In 2012, Honduras didn’t just have the worst homicide rate in the world — it was also witnessing murders more than twice as frequently as the nation with the next worst record, Belize. More than 90 Hondurans out of every 100,000 were murdered that year, compared to 43 in Belize and 42 in El Salvador, third in this ignoble roll call.
Experts blamed the high murder rate on criminal phenomena, the country’s weak security and justice institutions, the penetration of the state by organized crime, political polarization and a lack of political will to really tackle the security issue. Criminal impunity in Honduras means that even now only 1 in 10 crimes is investigated, according to experts, which assures many offenders that they will get away with it.
But since 2012, Honduras has brought its murder rates down more than any other nation in the world, to just 42.8 per 100,000 in 2017.

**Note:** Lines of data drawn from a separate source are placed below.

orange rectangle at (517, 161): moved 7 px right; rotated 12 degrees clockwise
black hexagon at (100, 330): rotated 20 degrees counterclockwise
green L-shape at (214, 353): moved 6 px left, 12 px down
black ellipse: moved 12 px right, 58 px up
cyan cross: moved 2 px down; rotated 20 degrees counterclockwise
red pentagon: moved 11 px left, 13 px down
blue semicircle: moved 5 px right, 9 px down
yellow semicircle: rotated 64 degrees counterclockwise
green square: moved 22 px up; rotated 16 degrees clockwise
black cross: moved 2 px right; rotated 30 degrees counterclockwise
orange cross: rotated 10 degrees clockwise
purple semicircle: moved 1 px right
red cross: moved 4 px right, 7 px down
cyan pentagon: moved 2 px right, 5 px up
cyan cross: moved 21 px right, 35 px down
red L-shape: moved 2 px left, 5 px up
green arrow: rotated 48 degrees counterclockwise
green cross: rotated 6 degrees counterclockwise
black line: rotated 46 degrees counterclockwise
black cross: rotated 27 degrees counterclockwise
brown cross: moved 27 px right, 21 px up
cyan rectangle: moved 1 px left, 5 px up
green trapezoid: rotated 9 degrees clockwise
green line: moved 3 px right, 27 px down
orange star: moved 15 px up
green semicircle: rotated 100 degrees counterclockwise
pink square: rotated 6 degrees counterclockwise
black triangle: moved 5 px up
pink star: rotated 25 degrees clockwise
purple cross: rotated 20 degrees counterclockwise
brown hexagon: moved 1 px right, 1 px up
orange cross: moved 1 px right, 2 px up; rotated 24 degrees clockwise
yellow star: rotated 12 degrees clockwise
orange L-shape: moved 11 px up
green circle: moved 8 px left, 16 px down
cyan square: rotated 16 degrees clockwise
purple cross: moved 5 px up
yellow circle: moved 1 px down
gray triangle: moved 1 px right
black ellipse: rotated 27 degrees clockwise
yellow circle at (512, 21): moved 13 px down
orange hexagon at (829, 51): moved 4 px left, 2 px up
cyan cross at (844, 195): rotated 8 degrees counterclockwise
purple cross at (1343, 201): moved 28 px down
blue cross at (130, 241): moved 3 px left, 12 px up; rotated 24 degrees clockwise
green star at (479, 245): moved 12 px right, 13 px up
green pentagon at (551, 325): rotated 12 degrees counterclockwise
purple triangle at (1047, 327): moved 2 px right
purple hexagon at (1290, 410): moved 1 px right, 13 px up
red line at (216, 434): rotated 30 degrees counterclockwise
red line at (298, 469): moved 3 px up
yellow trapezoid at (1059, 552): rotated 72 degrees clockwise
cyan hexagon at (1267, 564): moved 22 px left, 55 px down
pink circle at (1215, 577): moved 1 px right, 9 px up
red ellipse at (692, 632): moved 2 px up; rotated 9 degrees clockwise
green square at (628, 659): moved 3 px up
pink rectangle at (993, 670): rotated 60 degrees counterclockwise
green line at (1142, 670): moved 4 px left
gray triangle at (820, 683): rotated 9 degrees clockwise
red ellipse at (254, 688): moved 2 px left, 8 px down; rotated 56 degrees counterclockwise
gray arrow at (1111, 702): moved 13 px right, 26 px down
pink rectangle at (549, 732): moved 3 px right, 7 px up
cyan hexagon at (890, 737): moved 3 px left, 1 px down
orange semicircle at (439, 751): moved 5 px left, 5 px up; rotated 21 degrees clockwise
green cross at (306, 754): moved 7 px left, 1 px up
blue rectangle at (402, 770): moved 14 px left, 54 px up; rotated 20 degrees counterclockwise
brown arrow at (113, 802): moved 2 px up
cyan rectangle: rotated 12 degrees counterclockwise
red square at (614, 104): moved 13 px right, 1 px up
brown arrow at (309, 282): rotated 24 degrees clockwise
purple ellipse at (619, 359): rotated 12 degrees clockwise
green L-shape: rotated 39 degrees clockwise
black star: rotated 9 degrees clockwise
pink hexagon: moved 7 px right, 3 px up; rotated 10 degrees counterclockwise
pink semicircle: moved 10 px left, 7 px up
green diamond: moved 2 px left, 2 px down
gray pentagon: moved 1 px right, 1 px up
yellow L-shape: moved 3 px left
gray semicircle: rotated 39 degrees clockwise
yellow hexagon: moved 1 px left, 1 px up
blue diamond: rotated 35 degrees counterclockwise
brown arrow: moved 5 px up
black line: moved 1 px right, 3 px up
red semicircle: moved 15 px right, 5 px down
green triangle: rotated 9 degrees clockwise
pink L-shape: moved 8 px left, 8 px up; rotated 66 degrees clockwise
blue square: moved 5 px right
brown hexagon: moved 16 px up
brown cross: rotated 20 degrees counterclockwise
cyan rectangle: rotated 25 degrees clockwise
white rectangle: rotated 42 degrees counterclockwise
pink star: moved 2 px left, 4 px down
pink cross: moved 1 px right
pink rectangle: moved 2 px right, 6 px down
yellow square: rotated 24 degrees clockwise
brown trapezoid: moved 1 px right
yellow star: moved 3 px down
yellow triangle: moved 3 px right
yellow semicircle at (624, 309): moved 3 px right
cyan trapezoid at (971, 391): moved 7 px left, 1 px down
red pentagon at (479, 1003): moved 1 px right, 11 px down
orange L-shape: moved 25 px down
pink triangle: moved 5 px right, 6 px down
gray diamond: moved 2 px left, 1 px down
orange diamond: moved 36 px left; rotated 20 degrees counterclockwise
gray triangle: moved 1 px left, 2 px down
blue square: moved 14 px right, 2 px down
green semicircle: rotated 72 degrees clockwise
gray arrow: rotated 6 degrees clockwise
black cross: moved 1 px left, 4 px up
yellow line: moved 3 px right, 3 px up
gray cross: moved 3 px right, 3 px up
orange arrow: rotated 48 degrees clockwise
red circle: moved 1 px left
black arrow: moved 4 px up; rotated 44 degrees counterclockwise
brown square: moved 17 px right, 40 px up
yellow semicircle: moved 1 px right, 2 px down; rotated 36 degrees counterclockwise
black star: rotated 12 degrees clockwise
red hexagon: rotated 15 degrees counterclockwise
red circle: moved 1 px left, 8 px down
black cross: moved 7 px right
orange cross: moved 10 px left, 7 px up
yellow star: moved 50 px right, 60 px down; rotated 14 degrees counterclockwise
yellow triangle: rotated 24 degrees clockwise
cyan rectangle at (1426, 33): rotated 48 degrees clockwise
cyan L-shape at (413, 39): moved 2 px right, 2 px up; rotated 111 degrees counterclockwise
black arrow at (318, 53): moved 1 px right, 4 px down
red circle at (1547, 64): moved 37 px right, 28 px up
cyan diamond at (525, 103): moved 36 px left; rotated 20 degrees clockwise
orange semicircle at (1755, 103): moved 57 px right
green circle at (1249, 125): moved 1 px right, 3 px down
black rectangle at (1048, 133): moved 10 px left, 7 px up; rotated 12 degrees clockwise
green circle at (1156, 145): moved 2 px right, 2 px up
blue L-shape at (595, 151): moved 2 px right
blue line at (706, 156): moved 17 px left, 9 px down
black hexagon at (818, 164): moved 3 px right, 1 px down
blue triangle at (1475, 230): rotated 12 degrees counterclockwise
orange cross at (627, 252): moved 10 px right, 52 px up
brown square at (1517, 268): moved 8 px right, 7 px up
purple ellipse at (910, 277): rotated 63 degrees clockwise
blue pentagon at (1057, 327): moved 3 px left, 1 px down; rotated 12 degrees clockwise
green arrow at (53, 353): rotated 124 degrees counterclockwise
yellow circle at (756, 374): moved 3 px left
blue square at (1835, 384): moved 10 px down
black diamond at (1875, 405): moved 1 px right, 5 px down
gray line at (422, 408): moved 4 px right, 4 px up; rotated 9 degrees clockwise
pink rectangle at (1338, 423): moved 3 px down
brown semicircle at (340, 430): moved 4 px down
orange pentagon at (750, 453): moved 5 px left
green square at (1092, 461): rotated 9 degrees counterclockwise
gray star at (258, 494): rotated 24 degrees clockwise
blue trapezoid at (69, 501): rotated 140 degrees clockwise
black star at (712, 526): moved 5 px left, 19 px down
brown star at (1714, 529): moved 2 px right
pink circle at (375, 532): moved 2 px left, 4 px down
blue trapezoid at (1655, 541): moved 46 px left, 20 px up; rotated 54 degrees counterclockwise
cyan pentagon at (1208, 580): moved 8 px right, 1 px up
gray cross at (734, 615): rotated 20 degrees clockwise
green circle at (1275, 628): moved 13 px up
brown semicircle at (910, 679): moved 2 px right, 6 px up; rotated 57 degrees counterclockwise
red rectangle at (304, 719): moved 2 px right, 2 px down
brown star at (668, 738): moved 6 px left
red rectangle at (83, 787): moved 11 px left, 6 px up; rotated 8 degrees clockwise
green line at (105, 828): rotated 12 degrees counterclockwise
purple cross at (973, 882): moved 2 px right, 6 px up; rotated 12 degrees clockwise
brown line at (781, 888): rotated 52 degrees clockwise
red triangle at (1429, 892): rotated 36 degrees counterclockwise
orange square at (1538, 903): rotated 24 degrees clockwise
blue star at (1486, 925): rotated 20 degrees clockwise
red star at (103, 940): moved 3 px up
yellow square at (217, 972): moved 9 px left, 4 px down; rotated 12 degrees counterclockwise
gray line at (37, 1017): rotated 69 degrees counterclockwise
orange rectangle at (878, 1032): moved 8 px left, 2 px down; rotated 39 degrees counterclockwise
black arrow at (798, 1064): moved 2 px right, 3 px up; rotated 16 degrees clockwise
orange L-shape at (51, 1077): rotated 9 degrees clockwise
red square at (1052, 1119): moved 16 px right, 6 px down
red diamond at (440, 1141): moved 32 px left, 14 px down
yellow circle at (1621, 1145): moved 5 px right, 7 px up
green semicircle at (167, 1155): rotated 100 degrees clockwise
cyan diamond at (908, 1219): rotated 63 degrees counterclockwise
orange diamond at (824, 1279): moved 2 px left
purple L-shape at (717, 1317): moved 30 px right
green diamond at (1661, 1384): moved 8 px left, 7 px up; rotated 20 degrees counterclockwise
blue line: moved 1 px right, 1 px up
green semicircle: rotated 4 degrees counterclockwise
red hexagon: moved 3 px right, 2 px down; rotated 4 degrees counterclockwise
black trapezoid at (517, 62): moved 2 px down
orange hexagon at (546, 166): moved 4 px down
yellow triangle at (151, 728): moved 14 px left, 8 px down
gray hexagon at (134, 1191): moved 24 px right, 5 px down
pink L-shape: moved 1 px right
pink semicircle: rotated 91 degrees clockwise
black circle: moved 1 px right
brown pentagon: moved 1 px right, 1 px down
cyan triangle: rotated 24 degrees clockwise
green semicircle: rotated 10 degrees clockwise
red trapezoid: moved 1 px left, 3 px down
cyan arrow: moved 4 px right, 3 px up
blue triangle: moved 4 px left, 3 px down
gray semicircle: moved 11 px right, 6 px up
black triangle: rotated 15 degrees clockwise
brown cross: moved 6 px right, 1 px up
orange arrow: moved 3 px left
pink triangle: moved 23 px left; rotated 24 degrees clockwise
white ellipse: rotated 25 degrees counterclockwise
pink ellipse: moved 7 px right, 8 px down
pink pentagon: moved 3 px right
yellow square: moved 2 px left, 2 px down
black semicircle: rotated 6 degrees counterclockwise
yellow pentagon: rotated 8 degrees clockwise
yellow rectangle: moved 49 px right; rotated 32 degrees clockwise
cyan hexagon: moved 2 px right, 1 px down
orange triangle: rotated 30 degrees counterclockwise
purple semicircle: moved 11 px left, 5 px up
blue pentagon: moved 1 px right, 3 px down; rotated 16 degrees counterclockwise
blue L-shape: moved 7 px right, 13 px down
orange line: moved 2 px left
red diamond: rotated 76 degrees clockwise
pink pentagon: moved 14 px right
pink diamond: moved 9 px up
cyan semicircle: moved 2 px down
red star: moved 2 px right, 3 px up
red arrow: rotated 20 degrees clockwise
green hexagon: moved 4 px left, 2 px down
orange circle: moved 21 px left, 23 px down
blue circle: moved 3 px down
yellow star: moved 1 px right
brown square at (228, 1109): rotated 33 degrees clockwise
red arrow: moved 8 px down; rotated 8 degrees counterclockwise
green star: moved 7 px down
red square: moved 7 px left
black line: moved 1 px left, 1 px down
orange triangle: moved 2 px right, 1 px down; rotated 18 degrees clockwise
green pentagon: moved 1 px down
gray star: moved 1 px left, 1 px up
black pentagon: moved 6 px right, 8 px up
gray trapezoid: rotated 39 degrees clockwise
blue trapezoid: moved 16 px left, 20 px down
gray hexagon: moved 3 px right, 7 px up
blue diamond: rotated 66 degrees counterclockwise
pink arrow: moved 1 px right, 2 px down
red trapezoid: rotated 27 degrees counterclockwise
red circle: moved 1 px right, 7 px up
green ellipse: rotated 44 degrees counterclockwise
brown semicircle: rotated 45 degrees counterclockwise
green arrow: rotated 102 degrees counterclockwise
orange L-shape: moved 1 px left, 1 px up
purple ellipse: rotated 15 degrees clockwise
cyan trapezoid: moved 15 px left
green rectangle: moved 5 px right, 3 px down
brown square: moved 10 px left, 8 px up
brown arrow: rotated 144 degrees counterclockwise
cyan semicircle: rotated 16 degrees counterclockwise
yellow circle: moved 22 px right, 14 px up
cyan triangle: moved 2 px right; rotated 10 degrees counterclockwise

The dramatic reduction wasn’t easy: It required not just determination but nuance when it came to analyzing why there were so many murders in the first place. President Juan Orlando Hernández’s government’s commitment to reducing the murder rate when he took power in 2013 was part of what analysts perceive as his populist approach. Violence is always a major issue during elections, and his tough-on-crime rhetoric sent the message that his administration — currently embroiled in a crisis of legitimacy after narrowly winning the presidential elections in 2017 amid allegations of fraud — was going to double down on fighting crime and street gangs.
The obvious place to start was gangs. The violent Mara Salvatrucha (MS-13) and Barrio 18 street groups control a lot of territory in Honduran cities such as San Pedro Sula and Tegucigalpa, and they tend to be the driving force behind criminal markets and, by extension, homicides, due to extortion and drug trafficking. “Things have improved since they’ve gone after the gangs,” says Héctor Silva, a senior investigator at InSight Crime, a foundation dedicated to the study and analysis of organized crime in the Americas.
The much-questioned government of Juan Orlando Hernández has also overseen the dismantling of a number of the country’s most powerful drug-trafficking organizations, with the help of the United States. Honduras is a crucial transit nation for cocaine and other drugs heading north; the Trump administration estimates that some 90 percent of the cocaine trafficked to the U.S. transits through the country.
Police reform has helped reduce the killings too. The country has made a Herculean effort to purge its police force of the kind of corrupt elements that preyed on society, colluded with organized crime and carried out extra-judicial killings. Since 2016, Honduras has dismissed 4,455 police officers, and the country’s efforts have been applauded by international observers.
Experts say other changes to the way the police works have made a difference. “They created a new curriculum for police training — it had a human rights focus and community police, which was very positive,” says Joaquín Mejía, a specialist in human rights at the Reflection, Investigation and Communication Team in Honduras.
Improvements [in security] were boosted by a 50 percent increase in law enforcement spending since 2012.
The government also made efforts to improve its penitentiary system, which is a major focus for violence and crime, as well as the de facto headquarters of both violent street gangs. One of its most problematic prisons in the city of San Pedro Sula was shut down in 2017; authorities constructed two new maximum-security jails to house gang leaders and limit their communications with the outside world. Those improvements were boosted by a 50 percent increase in law enforcement spending since 2012.
But observers caution against patting Honduras on the back just yet. It may have brought homicides down, but they are still far too high and have spiked again in some cities. Crucially, they say, some of the measures that contributed to the drop may not be sustainable, and structural problems could impede further progress.
The extradition, for example, of the leaders of some of the major drug trafficking syndicates in the country to the United States — such as Devis Leonel Rivera Maradiaga of the Cachiros criminal group — suggests that Honduras’ own justice system is not up to the task of processing such cases efficiently. Other nations in the region, such as Mexico, have fought crime by removing the leadership of criminal gangs. But many found that the power vacuum and struggle for control that followed ultimately meant more violence, rather than less. While Honduras can serve as an example, not all of its efforts may actually reduce crime in the long term — and other nations hoping to follow its lead will have to remember that.